■ Exercise directions:
Retype the text of every entry below word for word, and leave the pictures out of your copy.

■ Source records:
***
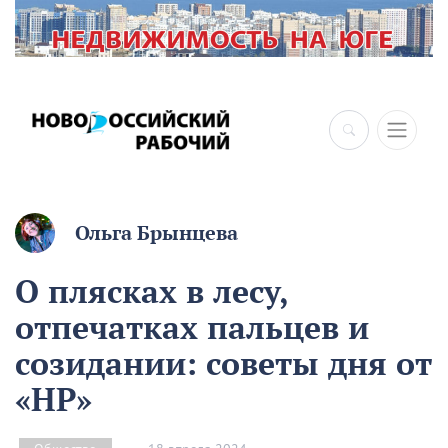
Ольга Брынцева
О плясках в лесу,
отпечатках пальцев и
созидании: советы дня от
«НР»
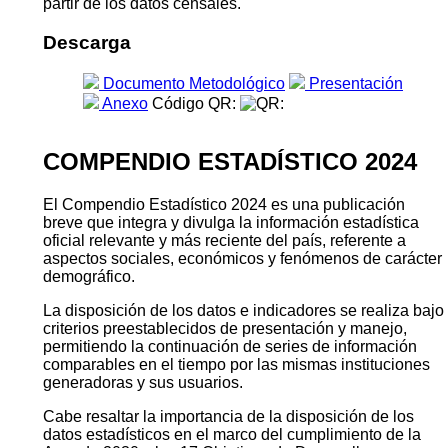
partir de los datos censales.
Descarga
Documento Metodológico
Presentación
Anexo
Código QR:
COMPENDIO ESTADÍSTICO 2024
El Compendio Estadístico 2024 es una publicación
breve que integra y divulga la información estadística
oficial relevante y más reciente del país, referente a
aspectos sociales, económicos y fenómenos de carácter
demográfico.
La disposición de los datos e indicadores se realiza bajo
criterios preestablecidos de presentación y manejo,
permitiendo la continuación de series de información
comparables en el tiempo por las mismas instituciones
generadoras y sus usuarios.
Cabe resaltar la importancia de la disposición de los
datos estadísticos en el marco del cumplimiento de la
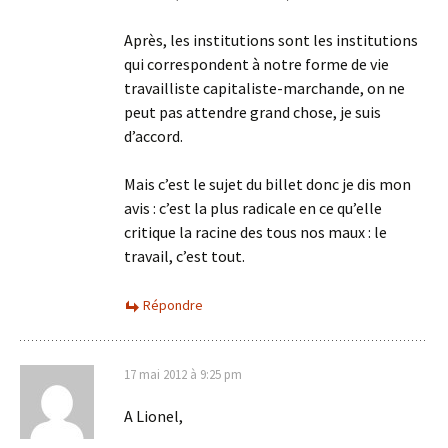
Après, les institutions sont les institutions
qui correspondent à notre forme de vie
travailliste capitaliste-marchande, on ne
peut pas attendre grand chose, je suis
d’accord.
Mais c’est le sujet du billet donc je dis mon
avis : c’est la plus radicale en ce qu’elle
critique la racine des tous nos maux : le
travail, c’est tout.
Répondre
17 mai 2012 à 9:25 pm
A Lionel,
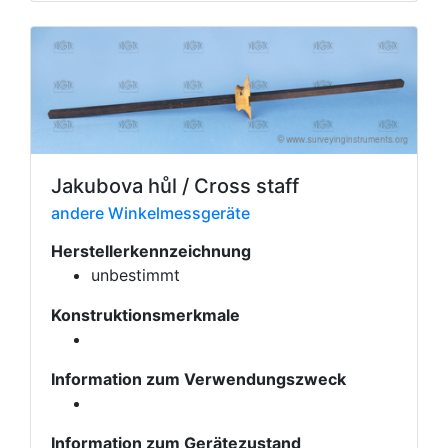
Jakubova hůl / Cross staff
andere Winkelmessgeräte
Herstellerkennzeichnung
unbestimmt
Konstruktionsmerkmale
Information zum Verwendungszweck
Information zum Gerätezustand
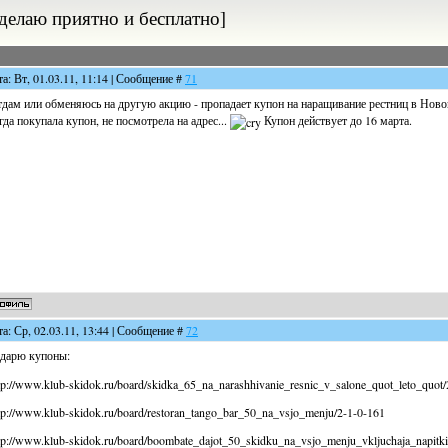
аю приятно и бесплатно]
та: Вт, 01.03.11, 11:14 | Сообщение #
71
дам или обменяюсь на другую акцию - пропадает купон на наращивание рестниц в Новок
гда покупала купон, не посмотрела на адрес...
Купон действует до 16 марта.
та: Ср, 02.03.11, 13:44 | Сообщение #
72
дарю купоны:
tp://www.klub-skidok.ru/board/skidka_65_na_narashhivanie_resnic_v_salone_quot_leto_quot/
tp://www.klub-skidok.ru/board/restoran_tango_bar_50_na_vsjo_menju/2-1-0-161
tp://www.klub-skidok.ru/board/boombate_dajot_50_skidku_na_vsjo_menju_vkljuchaja_napitk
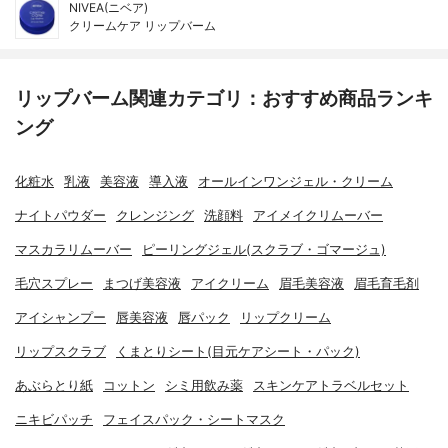
NIVEA(ニベア)
クリームケア リップバーム
リップバーム関連カテゴリ：おすすめ商品ランキ
ング
化粧水
乳液
美容液
導入液
オールインワンジェル・クリーム
ナイトパウダー
クレンジング
洗顔料
アイメイクリムーバー
マスカラリムーバー
ピーリングジェル(スクラブ・ゴマージュ)
毛穴スプレー
まつげ美容液
アイクリーム
眉毛美容液
眉毛育毛剤
アイシャンプー
唇美容液
唇パック
リップクリーム
リップスクラブ
くまとりシート(目元ケアシート・パック)
あぶらとり紙
コットン
シミ用飲み薬
スキンケアトラベルセット
ニキビパッチ
フェイスパック・シートマスク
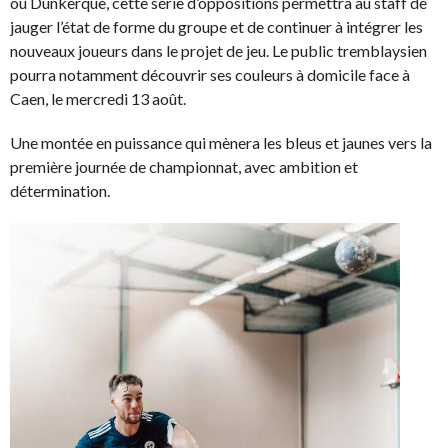
ou Dunkerque, cette série d’oppositions permettra au staff de
jauger l’état de forme du groupe et de continuer à intégrer les
nouveaux joueurs dans le projet de jeu. Le public tremblaysien
pourra notamment découvrir ses couleurs à domicile face à
Caen, le mercredi 13 août.
Une montée en puissance qui mènera les bleus et jaunes vers la
première journée de championnat, avec ambition et
détermination.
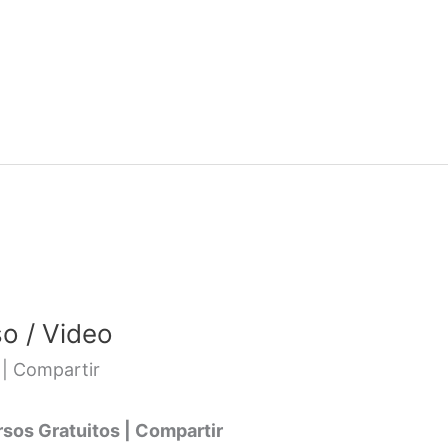
so / Video
 | Compartir
os Gratuitos | Compartir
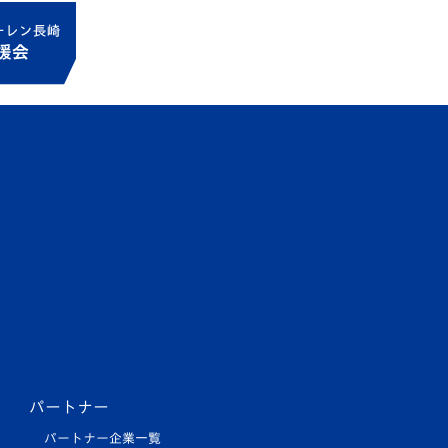
パートナー
パートナー企業一覧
***
■ Answer area:
Ольга Брынцева
О плясках в лесу,
отпечатках пальцев и
созидании: советы дня от
«НР»
partir de los datos censales.
Descarga
Documento Metodológico
Presentación
Anexo
Código QR:
COMPENDIO ESTADÍSTICO 2024
El Compendio Estadístico 2024 es una publicación
breve que integra y divulga la información estadística
oficial relevante y más reciente del país, referente a
aspectos sociales, económicos y fenómenos de carácter
demográfico.
La disposición de los datos e indicadores se realiza bajo
criterios preestablecidos de presentación y manejo,
permitiendo la continuación de series de información
comparables en el tiempo por las mismas instituciones
generadoras y sus usuarios.
Cabe resaltar la importancia de la disposición de los
datos estadísticos en el marco del cumplimiento de la
Après, les institutions sont les institutions
qui correspondent à notre forme de vie
travailliste capitaliste-marchande, on ne
peut pas attendre grand chose, je suis
d’accord.
Mais c’est le sujet du billet donc je dis mon
avis : c’est la plus radicale en ce qu’elle
critique la racine des tous nos maux : le
travail, c’est tout.
Répondre
17 mai 2012 à 9:25 pm
A Lionel,
Jakubova hůl / Cross staff
andere Winkelmessgeräte
Herstellerkennzeichnung
unbestimmt
Konstruktionsmerkmale
Information zum Verwendungszweck
Information zum Gerätezustand
аю приятно и бесплатно]
та: Вт, 01.03.11, 11:14 | Сообщение #
71
дам или обменяюсь на другую акцию - пропадает купон на наращивание рестниц в Новок
гда покупала купон, не посмотрела на адрес...
Купон действует до 16 марта.
та: Ср, 02.03.11, 13:44 | Сообщение #
72
дарю купоны:
tp://www.klub-skidok.ru/board/skidka_65_na_narashhivanie_resnic_v_salone_quot_leto_quot/
tp://www.klub-skidok.ru/board/restoran_tango_bar_50_na_vsjo_menju/2-1-0-161
tp://www.klub-skidok.ru/board/boombate_dajot_50_skidku_na_vsjo_menju_vkljuchaja_napitk
NIVEA(ニベア)
クリームケア リップバーム
リップバーム関連カテゴリ：おすすめ商品ランキ
ング
化粧水
乳液
美容液
導入液
オールインワンジェル・クリーム
ナイトパウダー
クレンジング
洗顔料
アイメイクリムーバー
マスカラリムーバー
ピーリングジェル(スクラブ・ゴマージュ)
毛穴スプレー
まつげ美容液
アイクリーム
眉毛美容液
眉毛育毛剤
アイシャンプー
唇美容液
唇パック
リップクリーム
リップスクラブ
くまとりシート(目元ケアシート・パック)
あぶらとり紙
コットン
シミ用飲み薬
スキンケアトラベルセット
ニキビパッチ
フェイスパック・シートマスク
ou Dunkerque, cette série d’oppositions permettra au staff de
jauger l’état de forme du groupe et de continuer à intégrer les
nouveaux joueurs dans le projet de jeu. Le public tremblaysien
pourra notamment découvrir ses couleurs à domicile face à
Caen, le mercredi 13 août.
Une montée en puissance qui mènera les bleus et jaunes vers la
première journée de championnat, avec ambition et
détermination.
so / Video
 | Compartir
os Gratuitos | Compartir
パートナー
パートナー企業一覧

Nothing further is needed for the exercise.